- _Record set_
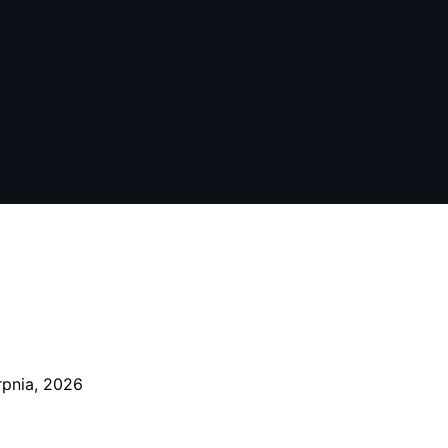
rpnia, 2026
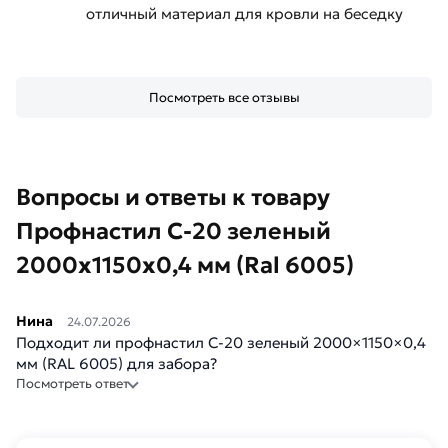
отличный материал для кровли на беседку
Посмотреть все отзывы
Вопросы и ответы к товару
Профнастил С-20 зеленый
2000х1150х0,4 мм (Ral 6005)
Нина
24.07.2026
Подходит ли профнастил С-20 зеленый 2000×1150×0,4
мм (RAL 6005) для забора?
Посмотреть ответ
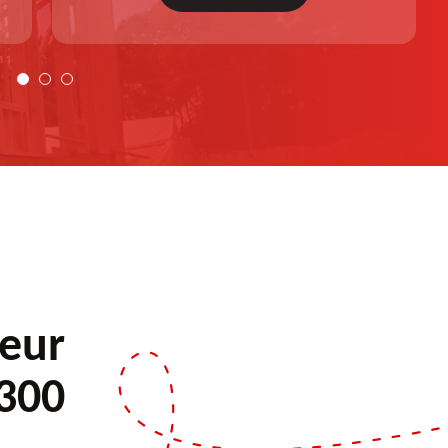
personnalisée. Demandez votre devis gratuit.
ueur
9300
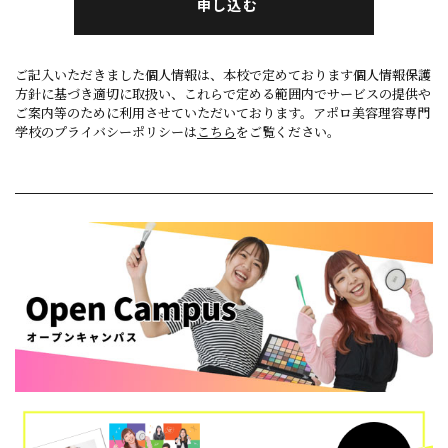
申し込む
ご記入いただきました個人情報は、本校で定めております個人情報保護
方針に基づき適切に取扱い、これらで定める範囲内でサービスの提供や
ご案内等のために利用させていただいております。アポロ美容理容専門
学校のプライバシーポリシーは
こちら
をご覧ください。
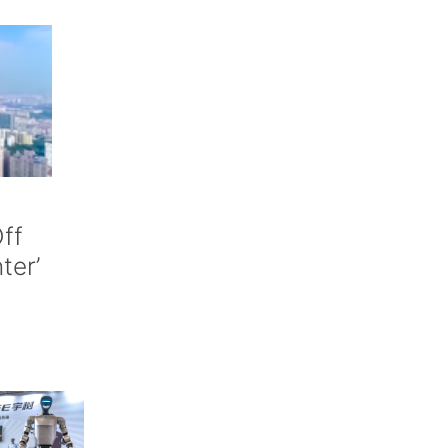
ff
nter’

- _To-do item_
All of the entries above should be retyped exactly, with the pictures left out.

- _Answer area_
rpnia, 2026
отличный материал для кровли на беседку
Посмотреть все отзывы
Вопросы и ответы к товару
Профнастил С-20 зеленый
2000х1150х0,4 мм (Ral 6005)
Нина
24.07.2026
Подходит ли профнастил С-20 зеленый 2000×1150×0,4
мм (RAL 6005) для забора?
Посмотреть ответ
personnalisée. Demandez votre devis gratuit.
ueur
9300
申し込む
ご記入いただきました個人情報は、本校で定めております個人情報保護
方針に基づき適切に取扱い、これらで定める範囲内でサービスの提供や
ご案内等のために利用させていただいております。アポロ美容理容専門
学校のプライバシーポリシーは
こちら
をご覧ください。
ff
nter’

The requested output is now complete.